Search code examples
javaalgorithmtextsimilarity

Text similarity Algorithms


I'm doing a Java project where I have to make a text similarity program. I want it to take 2 text documents, then compare them with each other and get the similarity of it. How similar they are to each other.

I'll later put an already database which can find the synonyms for the words and go through the text to see if one of the text document writers just changed the words to other synonyms while the text is exactly the same. Same thing with moving paragrafs up or down. Yes, as was it a plagarism program...

I want to hear from you people what kind of algoritms you would recommend.

I've found Levenstein and Cosine similarity by looking here and other places.
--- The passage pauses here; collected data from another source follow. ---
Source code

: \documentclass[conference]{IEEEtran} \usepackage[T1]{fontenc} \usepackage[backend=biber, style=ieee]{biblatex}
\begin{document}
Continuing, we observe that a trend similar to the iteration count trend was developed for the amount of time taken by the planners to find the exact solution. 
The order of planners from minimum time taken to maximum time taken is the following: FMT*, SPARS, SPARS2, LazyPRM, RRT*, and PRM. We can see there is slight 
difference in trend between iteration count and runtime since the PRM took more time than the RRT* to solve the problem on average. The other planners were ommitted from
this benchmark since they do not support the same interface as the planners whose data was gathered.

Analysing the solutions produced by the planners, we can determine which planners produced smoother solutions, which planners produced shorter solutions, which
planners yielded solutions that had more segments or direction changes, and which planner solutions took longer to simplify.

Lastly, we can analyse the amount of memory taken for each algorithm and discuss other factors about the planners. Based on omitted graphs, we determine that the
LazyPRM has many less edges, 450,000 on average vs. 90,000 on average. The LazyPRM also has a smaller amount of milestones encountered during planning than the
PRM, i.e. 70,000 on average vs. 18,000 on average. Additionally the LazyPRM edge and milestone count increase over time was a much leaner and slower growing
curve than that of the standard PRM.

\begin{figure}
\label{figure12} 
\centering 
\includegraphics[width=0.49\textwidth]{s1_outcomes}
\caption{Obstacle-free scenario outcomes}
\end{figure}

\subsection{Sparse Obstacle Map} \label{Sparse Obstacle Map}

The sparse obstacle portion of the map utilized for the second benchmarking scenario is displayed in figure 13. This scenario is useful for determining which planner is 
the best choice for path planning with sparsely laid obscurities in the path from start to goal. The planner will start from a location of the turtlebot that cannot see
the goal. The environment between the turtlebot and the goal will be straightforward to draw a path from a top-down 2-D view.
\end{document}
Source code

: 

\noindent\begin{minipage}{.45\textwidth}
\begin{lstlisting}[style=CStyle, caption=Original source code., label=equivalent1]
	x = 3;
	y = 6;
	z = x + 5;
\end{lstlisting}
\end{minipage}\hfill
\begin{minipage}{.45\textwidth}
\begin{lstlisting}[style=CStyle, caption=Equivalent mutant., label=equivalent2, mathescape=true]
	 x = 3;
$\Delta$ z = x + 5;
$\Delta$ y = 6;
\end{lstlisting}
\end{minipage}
Both of them seem to be mentioned a lot. Hamming distance is another my teacher told me about.

I got some questions related to those since I'm not really getting Wikipedia. Could someone explain those things to me?

Levenstein: This algorithm changed by sub, add and elimination the word and see how close it is to the other word in the text document. But how can that be used on a whole text file? I can see how it can be used on a word, but not on a sentence or a whole text document from one to another.

Cosine: It's measure of similarity between two vectors by measuring the cosine of the angle between them. What I don't understand here how two text can become 2 vectors and what about the words/sentence in those?

Hamming: This distance seems to work better than Levenstein but it's only on equal strings. How come it's important when 2 documents and even the sentences in those aren't two strings of equal length?

Wikipedia should make sense but it's not. I'm sorry if the questions sound too stupid but it's hanging me down and I think there's people in here who's quite capeable to explain it so even newbeginners into this field can get it.

Thanks for your time.


Solution

  • Levenstein: in theory you could use it for a whole text file, but it's really not very suitable for the task. It's really intended for single words or (at most) a short phrase.

    Cosine: You start by simply counting the unique words in each document. The answers to a previous question cover the computation once you've done that.

    I've never used Hamming distance for this purpose, so I can't say much about it.

    I would add TFIDF (Term Frequency * Inverted Document Frequency) to the list. It's fairly similar to Cosine distance, but 1) tends to do a better job on shorter documents, and 2) does a better job of taking into account what words are extremely common in an entire corpus rather than just the ones that happen to be common to two particular documents.

    One final note: for any of these to produce useful results, you nearly need to screen out stop words before you try to compute the degree of similarity (though TFIDF seems to do better than the others if yo skip this). At least in my experience, it's extremely helpful to stem the words (remove suffixes) as well. When I've done it, I used Porter's stemmer algorithm.

    For your purposes, you probably want to use what I've dubbed an inverted thesaurus, which lets you look up a word, and for each word substitute a single canonical word for that meaning. I tried this on one project, and didn't find it as useful as expected, but it sounds like for your project it would probably be considerably more useful.